RadKAM: Attention-Driven Kolmogorov-Arnold Model for Automatic Radiation-Induced Lymphopenia Prediction by Multimodal Learning
摘要
Accurate prediction of radiation-induced lymphopenia (RIL), a common complication of radiation therapy (RT), is clinically crucial for ensuring the safety of cancer treatment. However, accurately predicting RIL before RT is highly challenging due to the complexity of immune damage and various input data. In this study, we propose a novel multimodal learning framework named RadKAM to predict RIL severity using heterogeneous data, including CT images, dose maps, and meta-data.
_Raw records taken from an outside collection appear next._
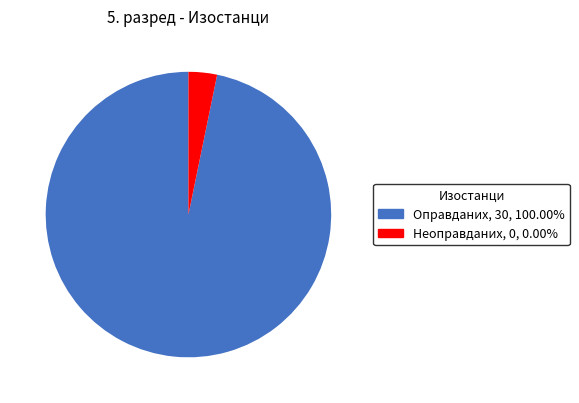

Which category has the smallest portion of the pie?

Неоправданих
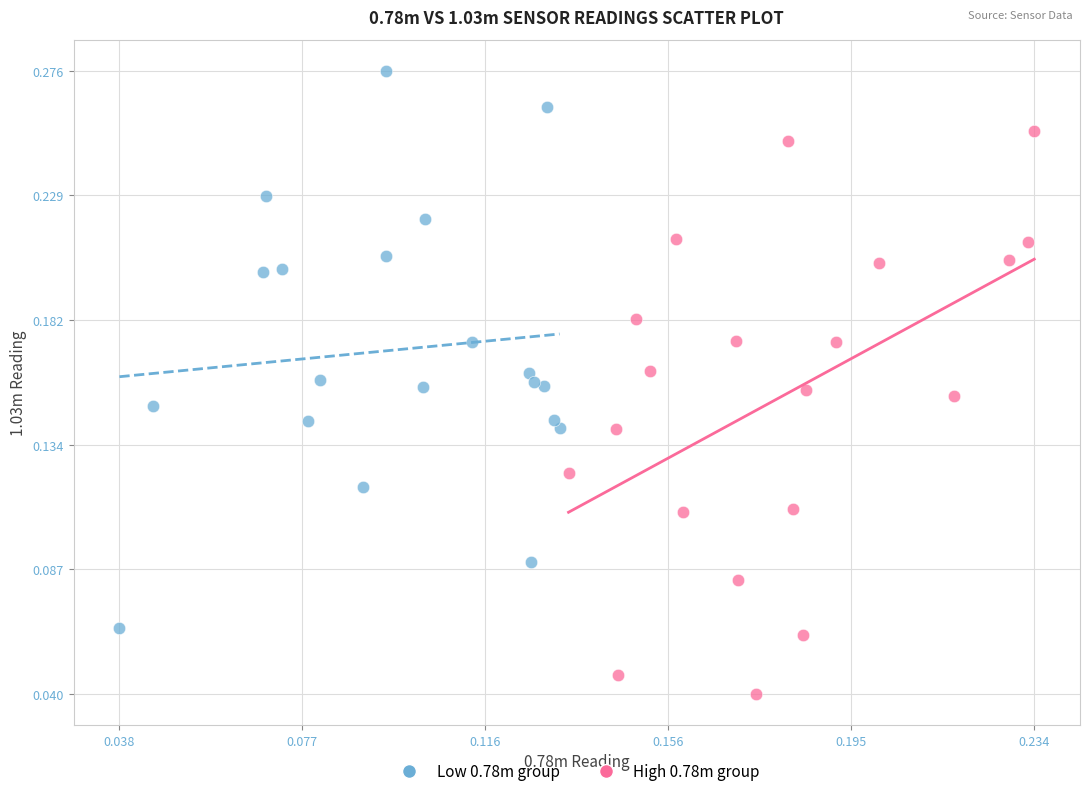

Which series contains the highest Y value?

Low 0.78m group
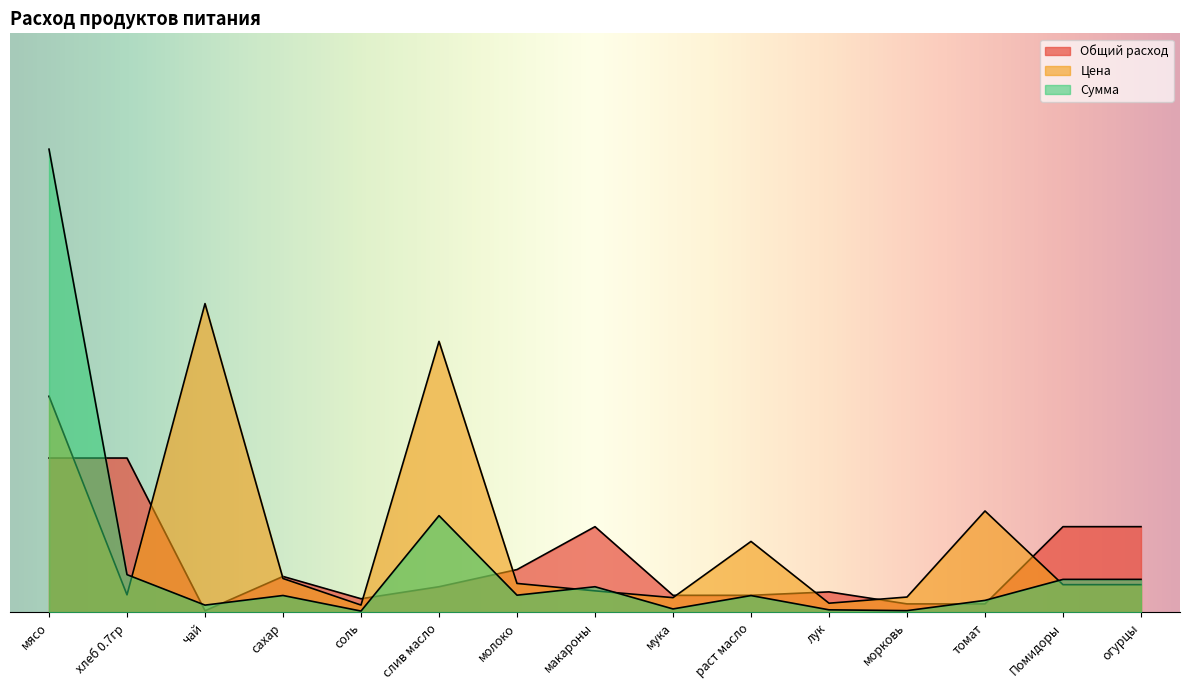

What is the label of the 14th point from the right?

хлеб 0.7гр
The proposed RadKAM leverages a “divide and conquer” strategy to learn the multimodal representation and model the dose-damage relationship for RIL prediction in an end-to-end framework. For the first time, an Attention-driven Kolmogorov-Arnold Fusion (AKaF) scheme is designed by injecting modality-adaptive attention into KAN for intra- and inter-modality interactions. Specifically, RadKAM is constructed with Multimodal Interactive AKaF (MI-AKaF) and Cross-modality Guided AKaF (CG-AKaF) to capture features related to lymphocyte-related organs, and model the dose-damage relationships by multimodal feature interactions. By leveraging the advantages of nonlinear representation, RadKAM effectively models the complex interactions of heterogeneous multimodal data, resulting in a comprehensive representation for RIL prediction. Extensive experiments validate the effectiveness of the proposed RadKAM framework, demonstrating its ability to accurately predict RIL severity through multimodal learning.